「エルメス」の非営利団体、エルメス財団は、「アーティスト・レジデンシー」10周年を記念する展覧会「転移のすがた」を、東京、ソウル、パリ郊外パンタンで同時開催している。
アーティスト・レジデンシーは、エルメスのアトリエに招待したアーティストと職人が協働制作するプログラム。この10年間でアーティスト34人が21カ所のアトリエに滞在し活動した。
同展では皮革、シルク、クリスタル、シルバーを素材とし、それに向けられた限りない発想、または実験的な試みによる「転移」の成果を、3都市それぞれ異なる視点から回顧する。

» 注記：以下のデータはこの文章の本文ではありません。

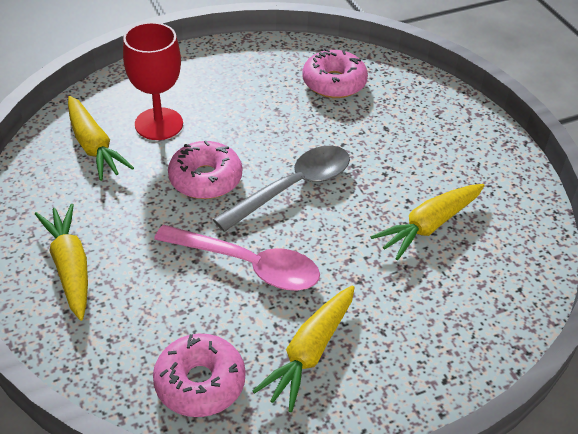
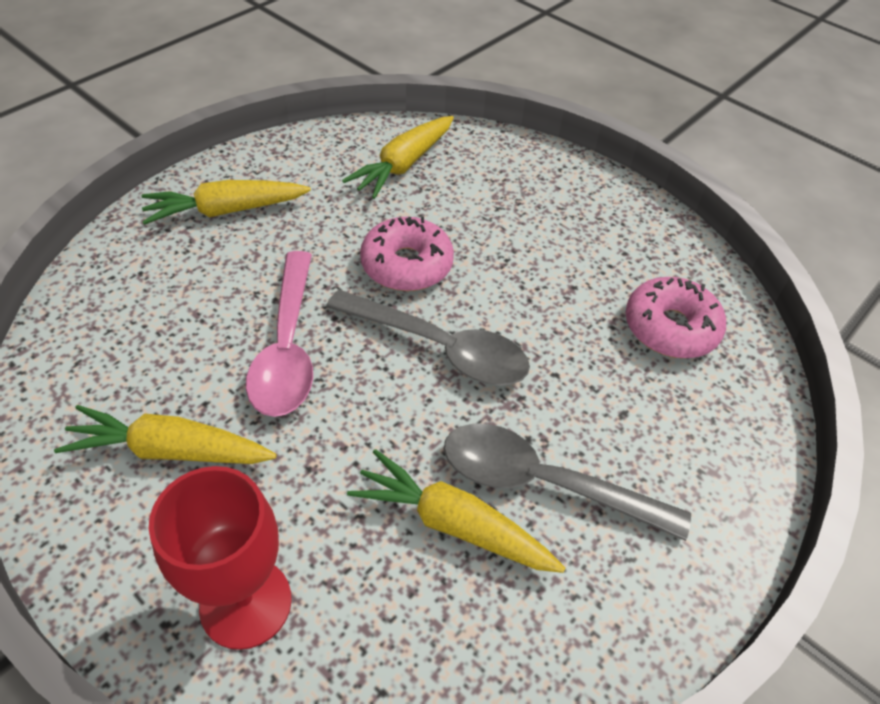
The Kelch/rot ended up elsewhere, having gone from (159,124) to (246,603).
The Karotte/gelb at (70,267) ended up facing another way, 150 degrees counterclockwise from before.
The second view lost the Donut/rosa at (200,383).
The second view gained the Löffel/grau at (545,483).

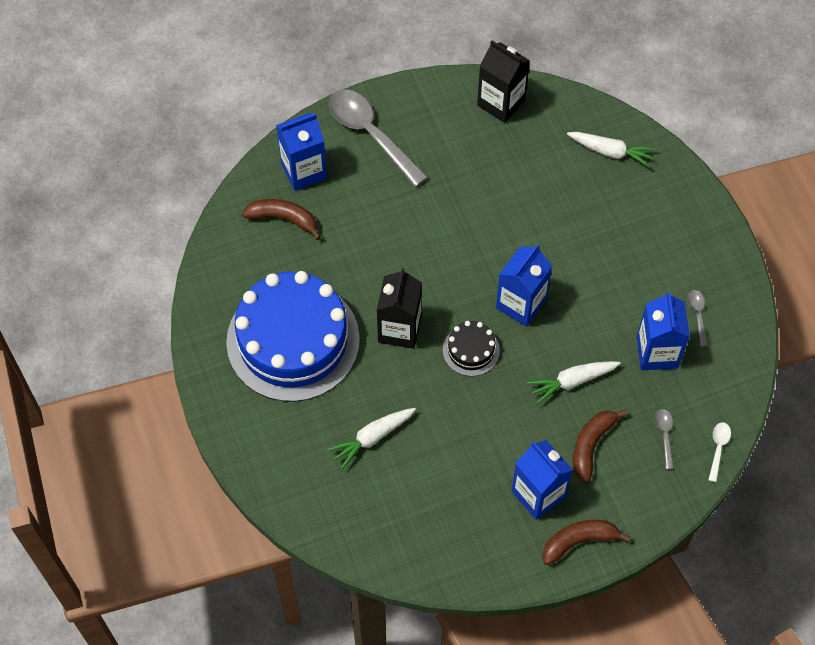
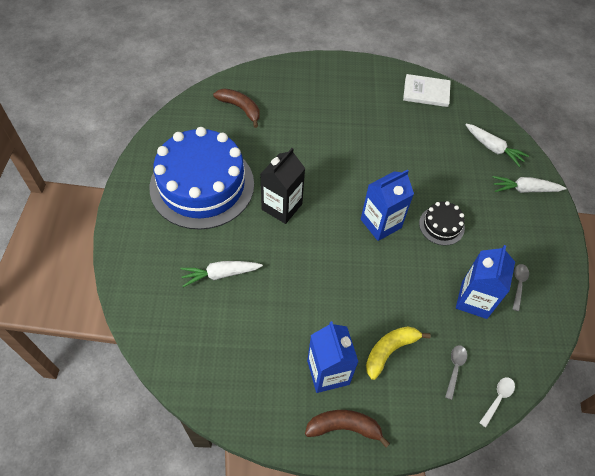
Where the Getränkekarton/schwarz stood at (501,103), the Buch/weiß came to stand at (426,92).
The second view lost the Löffel/grau at (370,134).
The second view lost the Getränkekarton/blau at (304,171).
The Kuchen/schwarz ended up elsewhere, having gone from (471,350) to (441,225).
The Karotte/weiß ended up elsewhere, having gone from (572,381) to (525,189).
What was the Banane/braun at (591,445) turned into the Banane/gelb at (389,351).

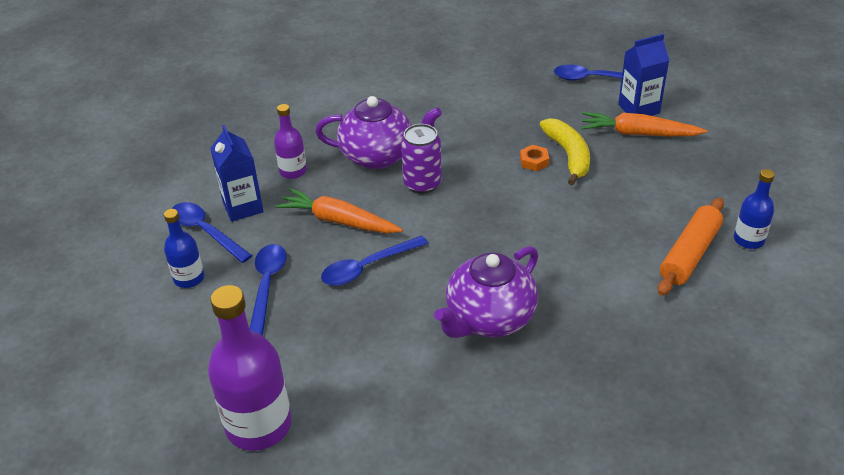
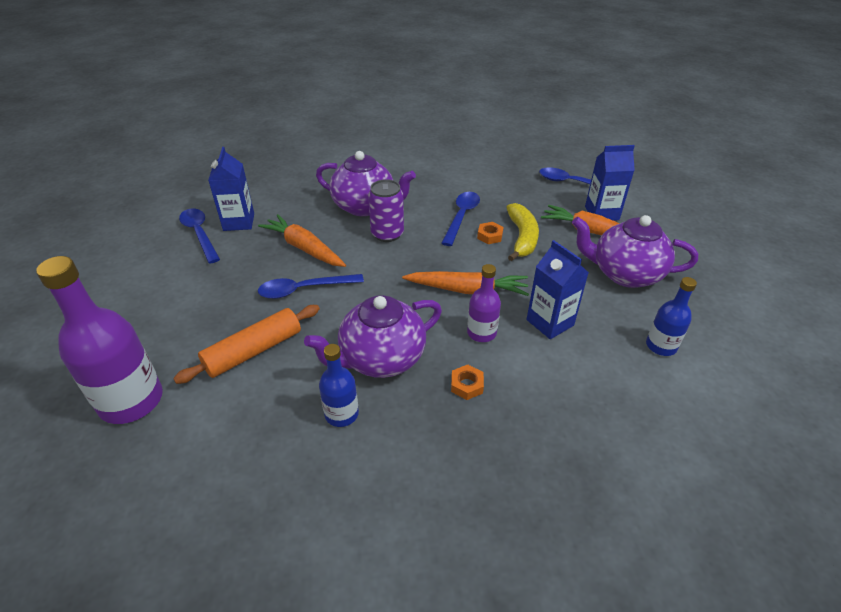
The Flasche/lila ended up elsewhere, having gone from (293,171) to (481,333).
The Nudelholz/orange ended up elsewhere, having gone from (689,254) to (253,351).
The Flasche/blau ended up elsewhere, having gone from (189,278) to (341,414).
The Löffel/blau ended up elsewhere, having gone from (267,285) to (461,217).
The second view gained the Teekanne/lila at (624,274).
The second view gained the Getränkekarton/blau at (550,322).
The second view gained the Karotte/orange at (468,290).
The second view gained the Sechskantmutter/orange at (467,385).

パンタンでは31作品を展示。セリア・ゴンドルはリヨンのアトリエで、様々なグラフィックのモチーフに視覚化した天体物理学を、40メートルのシルクの織物で描いた。クラリサ・ボーマンはシルバーのスプーンを17メートルの弦に伸ばし、チェリストがそれを弓で音に。素材を聴覚の作品へと転移させた。こうした奇想天外なアイデアを、伝統と革新で錬金術のように実現させた職人の技術には圧倒される。
東京展は銀座メゾンエルメスのフォーラムで4月3日まで。